Key safety options weren’t in crashed planes
As the pilots of the doomed Boeing jets in Ethiopia and Indonesia fought to control their planes, they lacked two notable safety features in their cockpits.
One reason: Boeing charged extra for them.
For Boeing and other aircraft manufacturers, the practice of charging to upgrade a standard plane can be lucrative. Top airlines around the world must pay handsomely to have the jets they order fitted with customized addons.
Sometimes these optional features involve aesthetics or comfort, such as premium seating, fancy lighting or extra bathrooms. But other features involve communication, navigation or safety systems and are more fundamental to the plane’s operations.
Many airlines, especially lowcost carriers such as Indonesia’s Lion Air, have opted not to buy them — and regulators don’t require them.
Now, in the wake of two deadly crashes involving the same jet model, Boeing will make one of those safety features standard as part of a fix to get the planes in the air again.
It is not yet known what caused the crashes of Ethiopian Airlines Flight 302 on March 10 and Lion Air Flight 610 five months earlier, both after erratic takeoffs. But investigators are looking at whether a new software system added to avoid stalls in Boeing’s 737 Max series may have been partly to blame. Faulty data from sensors on the Lion Air plane may have caused the system, known as the Maneuvering Characteristics Augmentation System, or MCAS, to malfunction, authorities investigating that crash suspect.
Federal prosecutors are investigating the development of the Boeing 737 Max, according to a person briefed on the matter. As part of that investigation, the FBI is also supporting the Transportation Department’s inspector general in its own inquiry, said another person with knowledge of the matter.
The Justice Department said it does not confirm or deny the existence of any investigations.
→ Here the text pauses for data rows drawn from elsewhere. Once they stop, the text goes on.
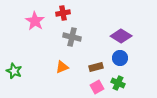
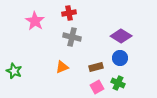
red cross: moved 6 px right
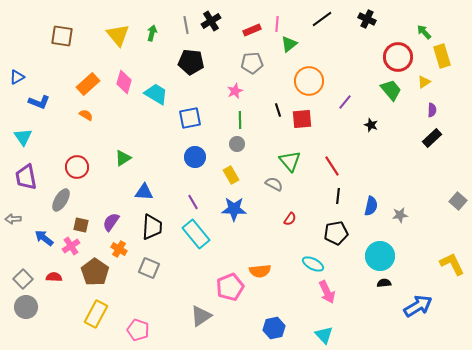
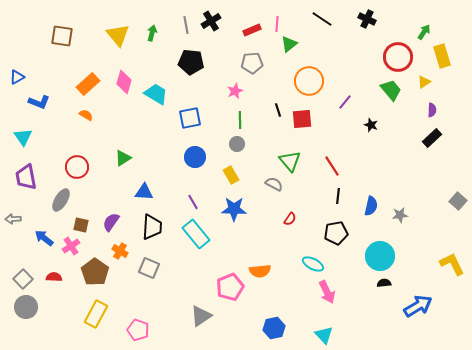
black line at (322, 19): rotated 70 degrees clockwise
green arrow at (424, 32): rotated 77 degrees clockwise
orange cross at (119, 249): moved 1 px right, 2 px down
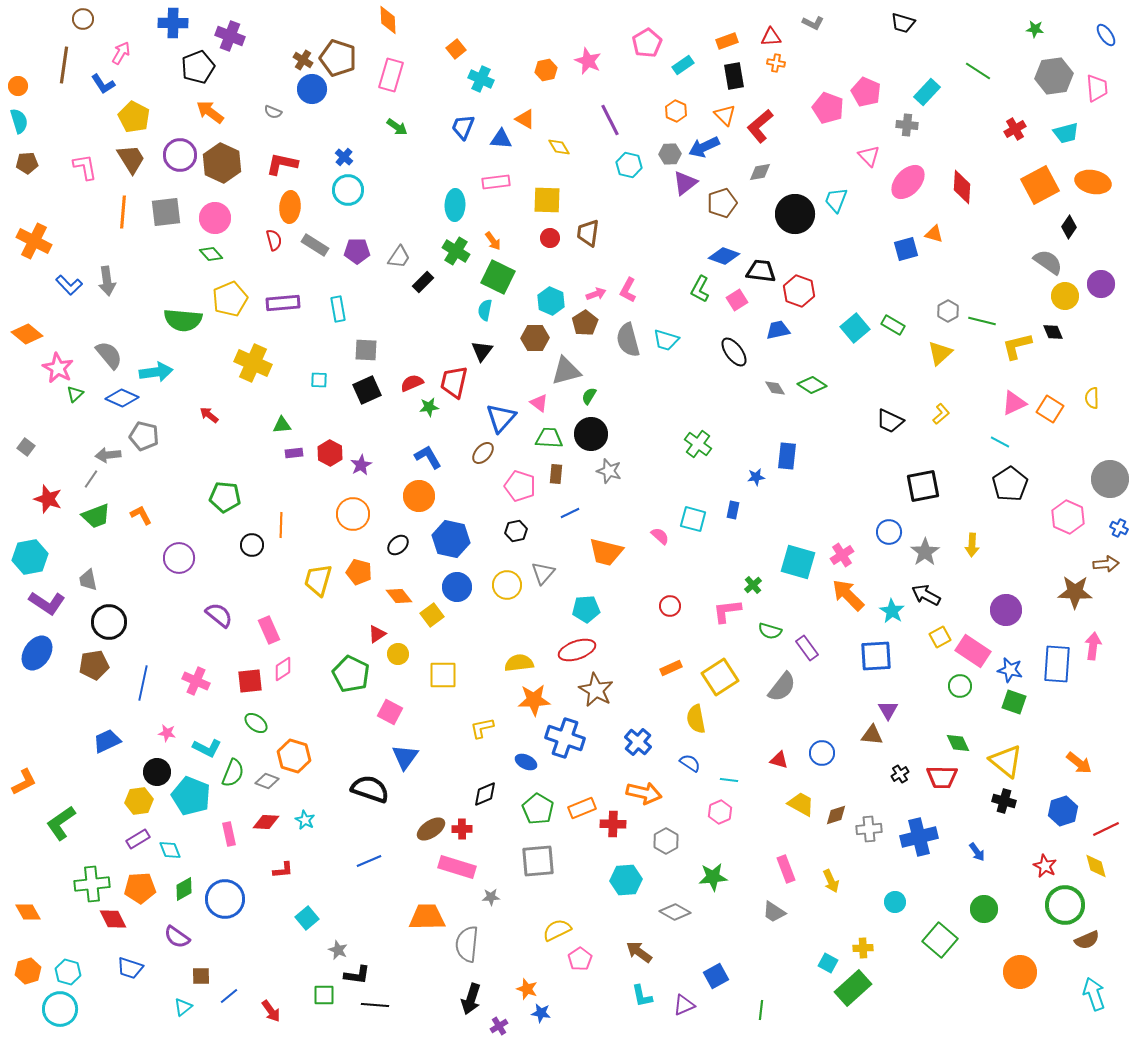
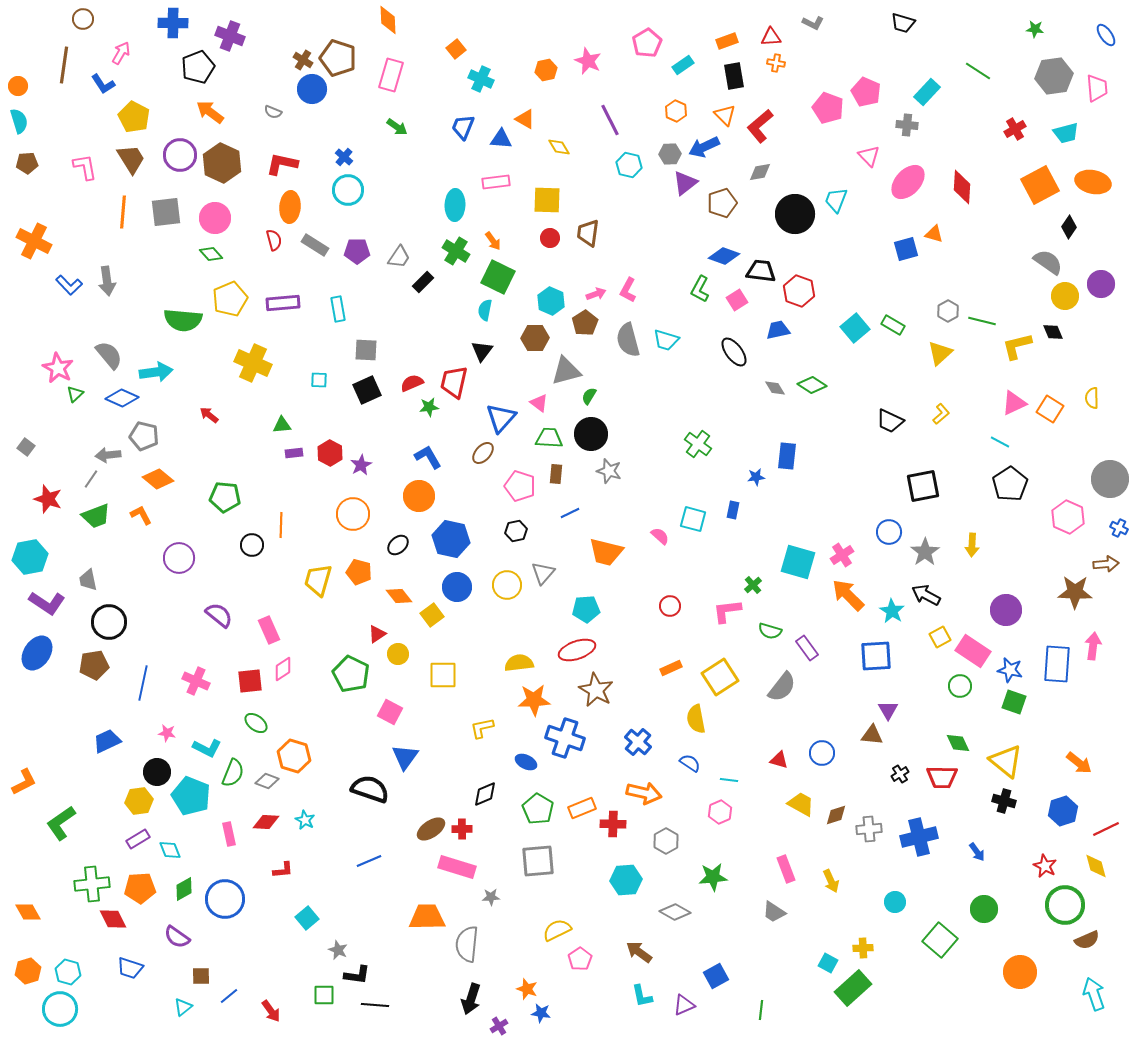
orange diamond at (27, 334): moved 131 px right, 145 px down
Boeing declined to comment on the inquiry.
The jet’s software system takes readings from one of two vanelike devices called angle of attack sensors that determine how much the plane’s nose is pointing up or down relative to oncoming air. When MCAS detects that the plane is pointing up at a dangerous angle, it can automatically push down the nose of the plane in an effort to prevent it from stalling.
Boeing’s optional safety features, in part, could have helped the pilots detect any erroneous readings. One of the optional upgrades, the angle of attack indicator, displays the readings of the two sensors. The other, called a disagree light, is activated if those sensors are at odds with one another.
Boeing will soon update the MCAS software and make the disagree light standard on all new 737 Max planes, according to a person familiar with the changes who spoke on condition of anonymity because they have not been made public. Boeing started moving on the software fix and the equipment change before the crash in Ethiopia.
The angle of attack indicator will remain an option that airlines can buy. Neither feature was mandated by the Federal Aviation Administration. All 737 Max jets have been grounded.
“They’re critical, and cost almost nothing for the airlines to install,” said Bjorn Fehrm, an analyst at aviation consultancy Leeham. “Boeing charges for them because it can. But they’re vital for safety.”
This week, Boeing CEO Dennis Muilenburg said the company was working to make the 737 Max safer.
“As part of our standard practice following any accident, we examine our aircraft design and operation, and when appropriate, institute product updates to further improve safety,” he said in a statement.